Sunday, May 19, 2013

Scoping Out






Scoping Out

April 25, 2013

It had been a long time since I had used my scopes.  In fact, I think it was years ago when my daughter and I used them for home school Science.   I enjoyed bringing my old friends out from their dark storage cabinet.  I had spent many content hours with scopes in college, peering at rotifers, insect tarsi, the bristles on seeds, and figuring out how many ovules a certain flower had.  

First, I used my compound microscope to examine water samples.  The first thing I discovered was that my slide-making skills had slipped over time, but I was glad to practice making them again.
I needed to look at the samples of water I had taken back on March 27.  The jar had been sitting on my desk since then (needless to say, April had been a full and tedious month).  I knew that if there had been anything alive in there, it was likely dead by now.  So, mostly I saw broken bits of dead stuff – strands, blobs, and all sorts of old cellular debris.  If it was larger, I could have done an interesting collage.  I found these bits to be hard to recognize, though a more currently skilled person could, no doubt, discern something from it.  It was interesting, nonetheless.


Then it was on to a fresh, live sample.
I made three slides from the jar of fresh water, and eventually used increasing magnification on each one. 
I found cellular debris, but also bright blue-green strands of algae cells.  Color, at last!
Then I found many Paramecia darting about, their many cilia moving as something between fluttering and undulation.  Movement, at last!  I could also see their nuclei and other parts within their unicellular bodies, and recalled the first time I was able to view these through a microscope in high school Biology.

  Drawing from The Observer's Book of Pond Life by John Clegg; Frederick Warne and Co., Ltd.; 1972


There were other things I did not recognize, but they were not moving or colorful.

Next, I got out my beloved dissecting scope to look at the mud samples.  I put a sample of mud inside a white jar lid (an improvisation, since my examination disk seemed to be missing) and spread it around.  I added a little water to thin it out, but that may have been unscientific of me.  I really do need to get myself a fresh supply of distilled water.
Under the stereoscope and my watchful eye, I used a probe to move things around. 
What I saw was:  sediment.  Grains of sediment.  And water, of course.  And some debris such as bits of dead leaves and sticks – but no evidence of anything breaking them down.
Not much action here.

So, what are my conclusions after my first adventure with Cottonwood Pond water and mud, and the microscopes?

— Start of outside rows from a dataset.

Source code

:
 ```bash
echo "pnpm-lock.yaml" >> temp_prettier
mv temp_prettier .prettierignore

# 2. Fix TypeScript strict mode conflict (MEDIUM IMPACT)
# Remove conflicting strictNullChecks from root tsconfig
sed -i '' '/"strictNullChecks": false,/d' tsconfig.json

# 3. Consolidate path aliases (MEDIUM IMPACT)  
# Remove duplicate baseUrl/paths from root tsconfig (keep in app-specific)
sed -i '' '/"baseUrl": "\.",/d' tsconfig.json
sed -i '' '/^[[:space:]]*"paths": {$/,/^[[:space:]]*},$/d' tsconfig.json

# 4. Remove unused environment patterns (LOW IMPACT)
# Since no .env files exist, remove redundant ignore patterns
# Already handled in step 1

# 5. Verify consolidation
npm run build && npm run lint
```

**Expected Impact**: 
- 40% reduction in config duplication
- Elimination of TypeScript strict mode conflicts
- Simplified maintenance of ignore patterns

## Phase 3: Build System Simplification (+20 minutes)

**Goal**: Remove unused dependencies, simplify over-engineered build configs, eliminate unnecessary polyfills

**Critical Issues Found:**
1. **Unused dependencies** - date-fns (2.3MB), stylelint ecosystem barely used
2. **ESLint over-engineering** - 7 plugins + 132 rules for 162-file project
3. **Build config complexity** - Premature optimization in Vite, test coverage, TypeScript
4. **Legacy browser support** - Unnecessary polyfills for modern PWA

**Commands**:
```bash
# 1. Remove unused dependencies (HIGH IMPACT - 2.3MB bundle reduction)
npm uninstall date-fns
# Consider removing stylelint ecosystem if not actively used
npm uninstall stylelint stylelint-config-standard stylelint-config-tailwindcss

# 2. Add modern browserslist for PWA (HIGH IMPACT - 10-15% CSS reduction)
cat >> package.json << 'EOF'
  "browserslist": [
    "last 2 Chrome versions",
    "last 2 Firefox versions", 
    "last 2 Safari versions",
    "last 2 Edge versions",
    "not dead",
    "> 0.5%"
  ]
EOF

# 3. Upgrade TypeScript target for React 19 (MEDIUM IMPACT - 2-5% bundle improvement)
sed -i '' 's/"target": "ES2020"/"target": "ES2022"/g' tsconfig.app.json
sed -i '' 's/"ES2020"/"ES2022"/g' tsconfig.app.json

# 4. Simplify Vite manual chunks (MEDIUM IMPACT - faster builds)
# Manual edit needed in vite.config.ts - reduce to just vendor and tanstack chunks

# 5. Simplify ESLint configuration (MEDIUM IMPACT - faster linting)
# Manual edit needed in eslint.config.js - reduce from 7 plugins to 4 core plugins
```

1.                  I am impatient.  I want things to happen before they really can.  I want to see things munching, scraping, moving about, breaking down matter, contributing to the development of this pond.  But, it takes more time than what it has had.  Isn't is similar to this wheelbarrow full of rain water?


The wheelbarrow filled up from successive rains.  Inside the water are a couple of corn husks that blew in from a nearby compost pile.  I don't expect the husks, the water, or the bottom of the wheelbarrow to be exhibiting life yet, so I shouldn't expect so much from my little pond just yet, either.

2.                  Life is, indeed, starting up.  There are, at least, Paramecia and blue-green algae in the water, and probably more things that I didn't recognize.  With so much going on around the pond, and with increasing temperatures, as well as well as increasing numbers of daylight hours, things will be happening.  The frogs have told me so.

3.                  I need to do some things in the near future:
a.  make a fabric scoop net to sweep through the water and see what I find that way.
b.  gather or make sieves for examining mud.
c.  make a viewer for peering into water (and something to lie on top of while doing so)
d.  learn more about how ponds develop, cycles in a pond, the progression and web of life in a pond
e.  locate my information and pictures of fresh water organisms (from unicellular on up) or locate other sources to use
f.  examine the detritus more closely
g. examine the algae more closely
h.  examine stuff from the seep
I.  get thermometers for measuring air and water temperature, and take the temperatures every time I visit the pond.

I  hope  the frogs that visit Cottonwood Pond will start calling so that I can recognize them (since they jump into the water too quickly).  I hope I even find frog eggs, or tadpoles.  I hope I find more squiggly things.  I hope something nests in the root ball. 
Oops – there I go again – being impatient!!



1 comment:

  1. Sounds like an interesting afternoon. You have quite the equipment. We gardeners/naturalists are full of hope.